Thinking. Thinking is just one of the basic components of systematic work. Differing people exercise it differently. Significant results are achieved by those individuals who have taught by themselves to consider constantly, to focus their attention dedicated to research. Creating such features is important for every single researcher. Among the list of rules of scientific work, particular importance is directed at the constant work of this brain throughout the nature and specifics for the object and subject regarding the study. The researcher must constantly think about the topic of their research.

Preparation. Planning helps you to prevent unneeded money and time spending, re solve scientific tasks inside a specified time framework. Planning in medical work is embodied in several perspective and work plans and programs, calendar plans, when you look at the work schedules associated with researcher, in the specific plan, as well as others. According to plans, the progress (when possible every day) is checked. There could be several plans for several period of work on coursework, diploma thesis or master’s degree work. Initially, plans are sufficiently consolidated, then these are generally detailed, corrected, processed.
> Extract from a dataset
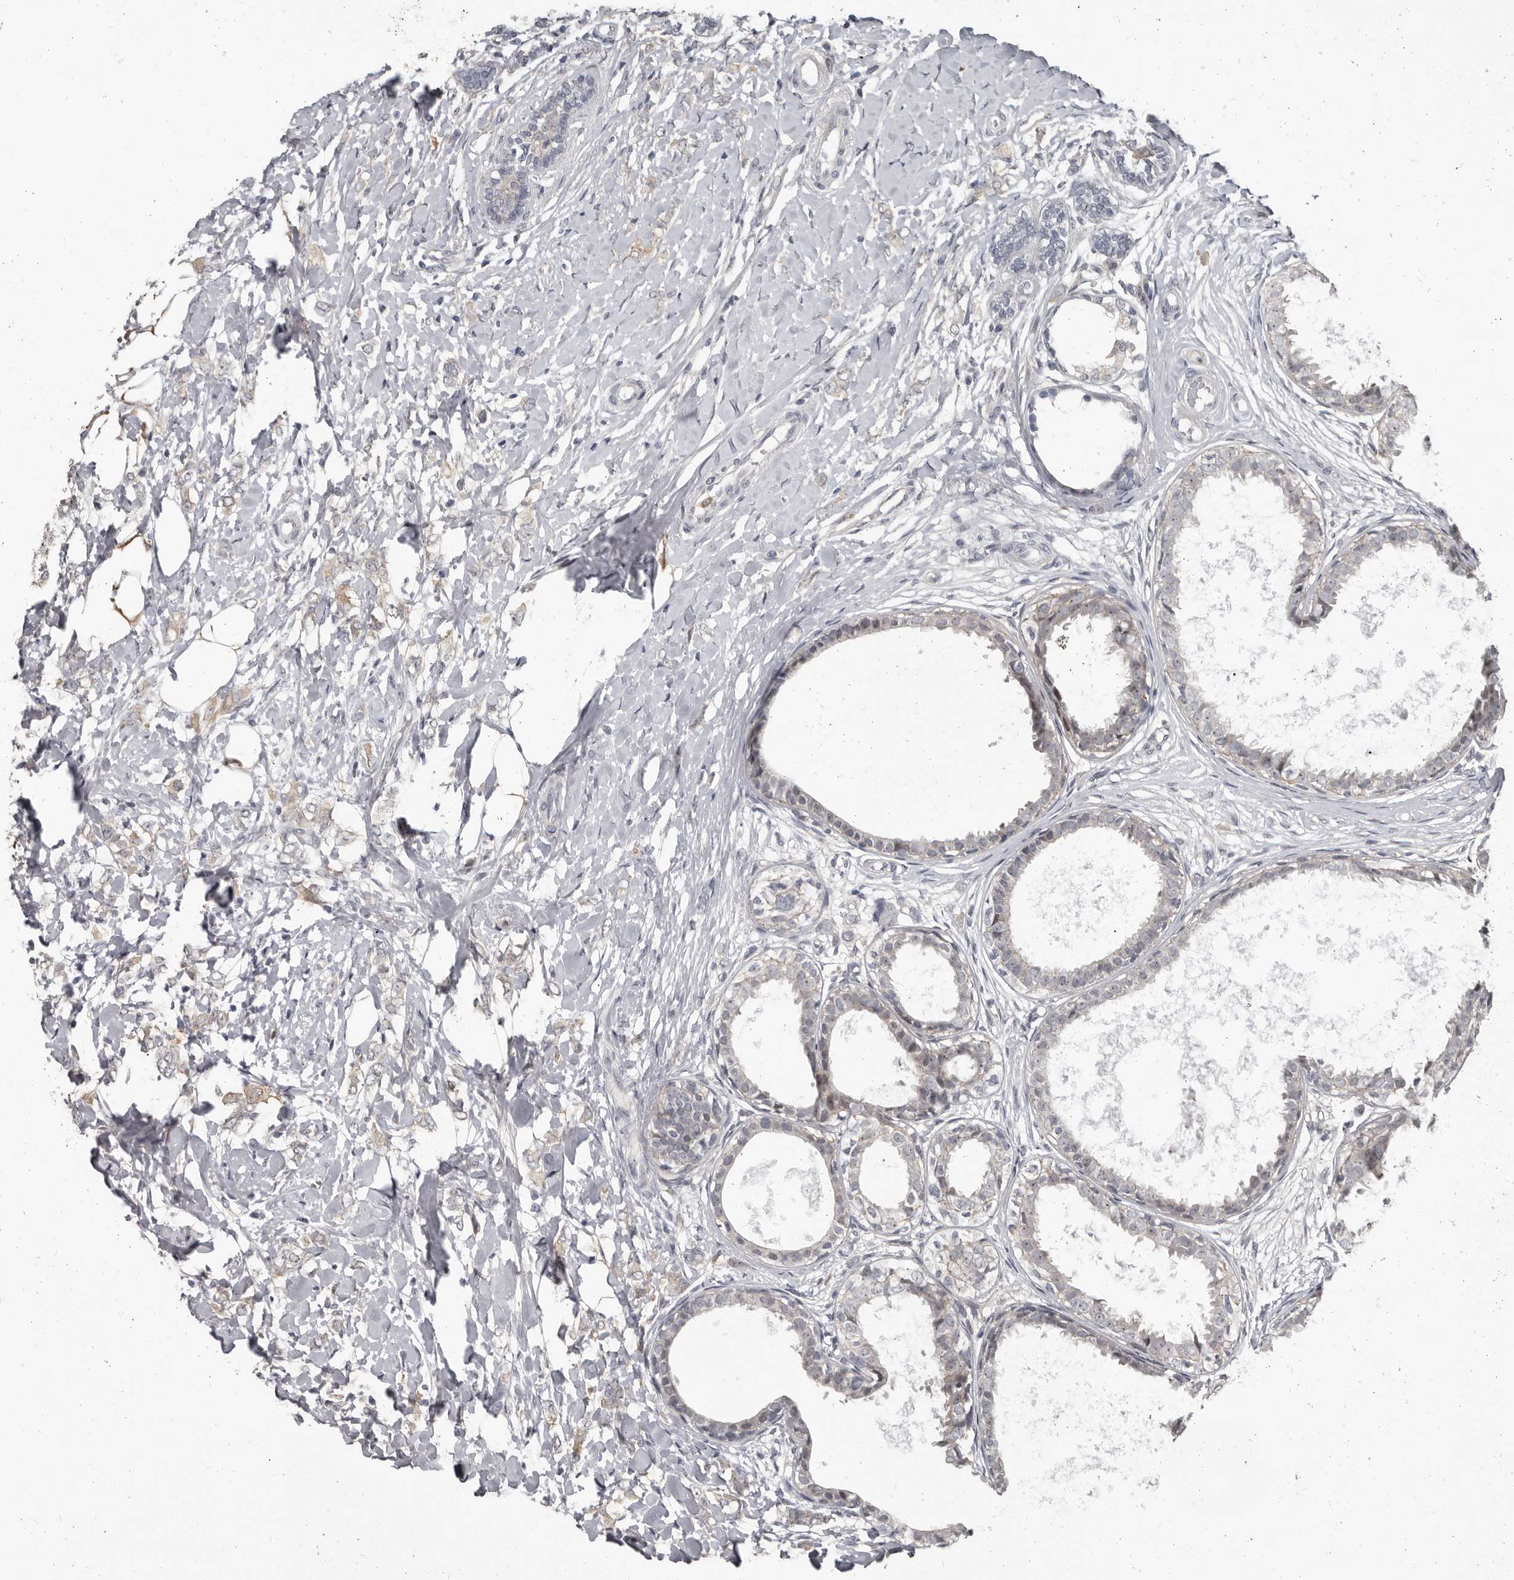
{"staining": {"intensity": "weak", "quantity": "<25%", "location": "cytoplasmic/membranous"}, "tissue": "breast cancer", "cell_type": "Tumor cells", "image_type": "cancer", "snomed": [{"axis": "morphology", "description": "Normal tissue, NOS"}, {"axis": "morphology", "description": "Lobular carcinoma"}, {"axis": "topography", "description": "Breast"}], "caption": "DAB immunohistochemical staining of human breast lobular carcinoma reveals no significant staining in tumor cells.", "gene": "GPR157", "patient": {"sex": "female", "age": 47}}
Other principles of scientific work

What would be the other principles, which will help pupils and young scientists in research and scientific work? They’ve been:

Dynamism. It’s important to constantly monitor the execution of the key stages of work and its own results. It is necessary to fix both the typical plan, and its particular separate parts. It is vital to formulate not just the goals of the phase of this research, but additionally steps to ultimately achieve the overall goal. This is certainly, your whole procedure is dynamic.

Self-organization. The great importance, or even the most important thing, may be the concept of self-organization associated with the work for the researcher, since medical creativity is subject to regulation in the boundaries. Consequently, each researcher independently determines a set of measures to make sure its success.

The weather of self-organization include: organization for the workplace aided by the provision of optimal conditions for highly productive work; compliance aided by the control of labor; consistency when you look at the accumulation of real information during innovative life; systematic conformity with an individual methodology and technology when performing one-time work.

Self-organization plays an important role of self-restraint, discipline, self-management, self-control, self-control and other “self…”, including autonomy, this is certainly, the capacity to identify the sources of difficulties themselves and expel them. And also this includes the observance regarding the labor regime and also the schedule of work, the discipline of thinking, the capacity to focus, to not ever violate the logical development of the idea.

Economy (self-limitation). By this principle, every scientist should really be guided at all stages of clinical research. The principle of self-restraint is manifested, firstly, when you look at the fact that in just about any study it is necessary to limit itself towards the breadth regarding the coverage of this topic, as well as the depth of its development. Next, the researcher, introducing research into a certain time period, thus limits himself already. Self-limitation is very important in the stage of collecting product, this is certainly, you should select what is needed for solving this issue.

Criticism and self-criticism. Ab muscles nature of science as a sphere of individual activity fond of the growth of knowledge determines that its driving force is a conflict – the struggle of scientific schools, worldviews, the contradiction between concept and training, the growth of criticism and self-criticism, the rejection of dogmatism and blind faith in authority. Hence, every scientist, especially the beginner, should raise in himself a critical attitude to the outcomes of their work, to your perception of others’ tips and thoughts. Especially essential is their own creativity.